Requirement » Keep the pictures out, please, and set down every record exactly.

Data in this exercise Start Marker

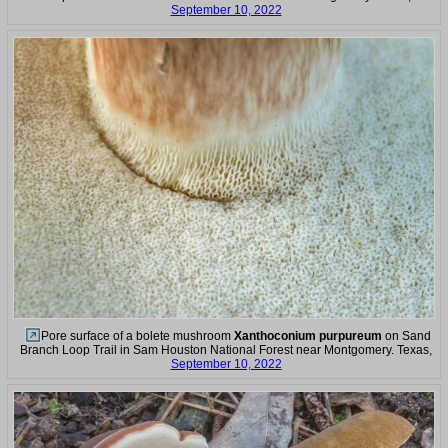
September 10, 2022
Pore surface of a bolete mushroom
Xanthoconium purpureum
on Sand
Branch Loop Trail in Sam Houston National Forest near Montgomery. Texas,
September 10, 2022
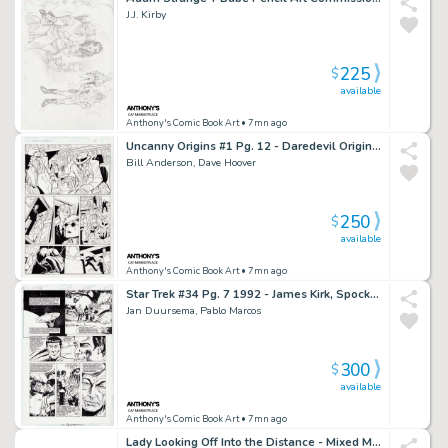
J.J. Kirby
225
$
available
Anthony's Comic Book Art
• 7mn ago
Uncanny Origins #1 Pg. 12 - Daredevil Origin - 1996
Bill Anderson, Dave Hoover
250
$
available
Anthony's Comic Book Art
• 7mn ago
Star Trek #34 Pg. 7 1992 - James Kirk, Spock, Bones Page
Jan Duursema, Pablo Marcos
300
$
available
Anthony's Comic Book Art
• 7mn ago
Lady Looking Off Into the Distance - Mixed Media Illo - Signed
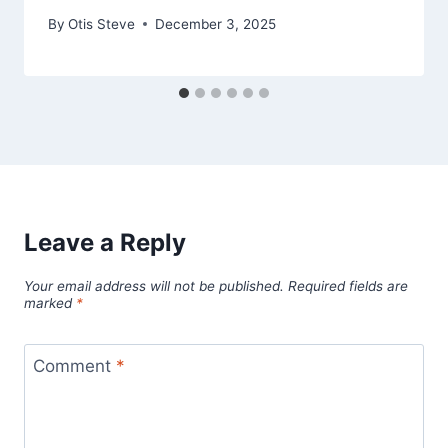
By
Otis Steve
December 3, 2025
Leave a Reply
Your email address will not be published.
Required fields are
marked
*
Comment
*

Data in this exercise End Marker

Finished exercise »
September 10, 2022
Pore surface of a bolete mushroom
Xanthoconium purpureum
on Sand
Branch Loop Trail in Sam Houston National Forest near Montgomery. Texas,
September 10, 2022
J.J. Kirby
225
$
available
Anthony's Comic Book Art
• 7mn ago
Uncanny Origins #1 Pg. 12 - Daredevil Origin - 1996
Bill Anderson, Dave Hoover
250
$
available
Anthony's Comic Book Art
• 7mn ago
Star Trek #34 Pg. 7 1992 - James Kirk, Spock, Bones Page
Jan Duursema, Pablo Marcos
300
$
available
Anthony's Comic Book Art
• 7mn ago
Lady Looking Off Into the Distance - Mixed Media Illo - Signed
By
Otis Steve
December 3, 2025
Leave a Reply
Your email address will not be published.
Required fields are
marked
*
Comment
*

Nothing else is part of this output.